The Measures require a data controller processing personal data of more than 10 million individuals to conduct a self-initiatedcompliance audit of its personal data processing activities (“Self-Initiated Audits“) at least once every two years.
Data controllers below this volume threshold should still conduct Self-Initiated Audits on a regular basis as is already prescribed under the PIPL, as a matter of good governance.
In addition, the CAC or other data regulators may instruct any data controller to conduct an audit (“Regulator-Requested Audits“):
when personal data processing activities are found to involve significant risks, including serious impact on individuals’ rights and interests or a serious lack of security measures;
when processing activities may infringe upon the rights and interests of a large number of individuals; or
following a data security incident involving the leakage, tampering, loss, or damage of personal information of one million or more individuals, or sensitive personal information of 100,000 or more individuals.

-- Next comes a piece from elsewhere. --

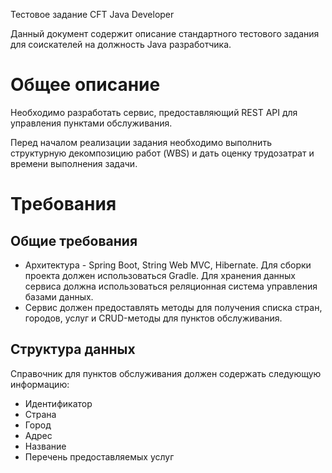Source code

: <div id="contents"><p class="c9 title" id="h.dfv03pla14eu"><span class="c10">Тестовое задание CFT Java Developer</span></p><p class="c12"><span class="c3">Данный документ содержит описание стандартного тестового задания для соискателей на должность Java разработчика.</span></p><h1 class="c0" id="h.xwcwnzn5nhmw"><span class="c11">Общее описание</span></h1><p class="c6"><span class="c3">Необходимо разработать сервис, предоставляющий REST API для управления пунктами обслуживания. </span></p><p class="c6"><span class="c3">Перед началом реализации задания необходимо выполнить структурную декомпозицию работ (WBS) и дать оценку трудозатрат и времени выполнения задачи.</span></p><h1 class="c0" id="h.mjl6mo1hvppn"><span class="c11">Требования</span></h1><h2 class="c0" id="h.enqoxied302x"><span class="c1">Общие требования</span></h2><ul class="c5 lst-kix_hfddd2fgjphs-0 start"><li class="c6 c7"><span class="c3">Архитектура - Spring Boot, String Web MVC, Hibernate. Для сборки проекта должен использоваться Gradle. Для хранения данных сервиса должна использоваться реляционная система управления базами данных.</span></li><li class="c6 c7"><span class="c3">Сервис должен предоставлять методы для получения списка стран, городов, услуг и CRUD-методы для пунктов обслуживания.</span></li></ul><h2 class="c0" id="h.76er5koqvsqr"><span class="c1">Структура данных</span></h2><p class="c6"><span class="c3">Справочник для пунктов обслуживания должен содержать следующую информацию:</span></p><ul class="c5 lst-kix_txiuh97ejepy-0 start"><li class="c6 c7"><span class="c3">Идентификатор</span></li><li class="c6 c7"><span class="c3">Страна</span></li><li class="c6 c7"><span class="c3">Город</span></li><li class="c6 c7"><span class="c3">Адрес</span></li><li class="c6 c7"><span class="c3">Название</span></li><li class="c6 c7"><span class="c3">Перечень предоставляемых услуг</span></li></ul></div>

The audit report for Regulator-Requested Audits must be submitted to the regulator. The regulator may request data controllers to undertake rectification steps, and a subsequent rectification report must be provided to the regulator within 15 business days of competing the rectification steps.
Data controllers may, if they wish or when requested by the regulator, engage an accredited third party to conduct the audit (but the third party and its affiliates must not conduct more than three such audits in total for the same organisation).
DPOs of data controllers processing personal data of more than one million individuals are responsible for overseeing the audit activities.
Key elements to be audited
The Measures outline a detailed set of key elements to be audited, which offer valuable insights into the detailed compliance steps expected from controllers for compliance with PIPL obligations, and will help organisations to scope their audits. Unsurprisingly, these elements cover every facet of PIPL compliance, spanning the whole data lifecycle. They include: lawful bases, notice and consent, joint controllership, sharing or disclosing personal data, cross-border data transfers, automated decision-making, image collection/identification equipment, processing publicly available personal data, processing sensitive personal data, retention and deletion, data subject right requests, internal data governance, data incident response, privacy training, Important Platform Providers’ platform rules and CSR reports, etc.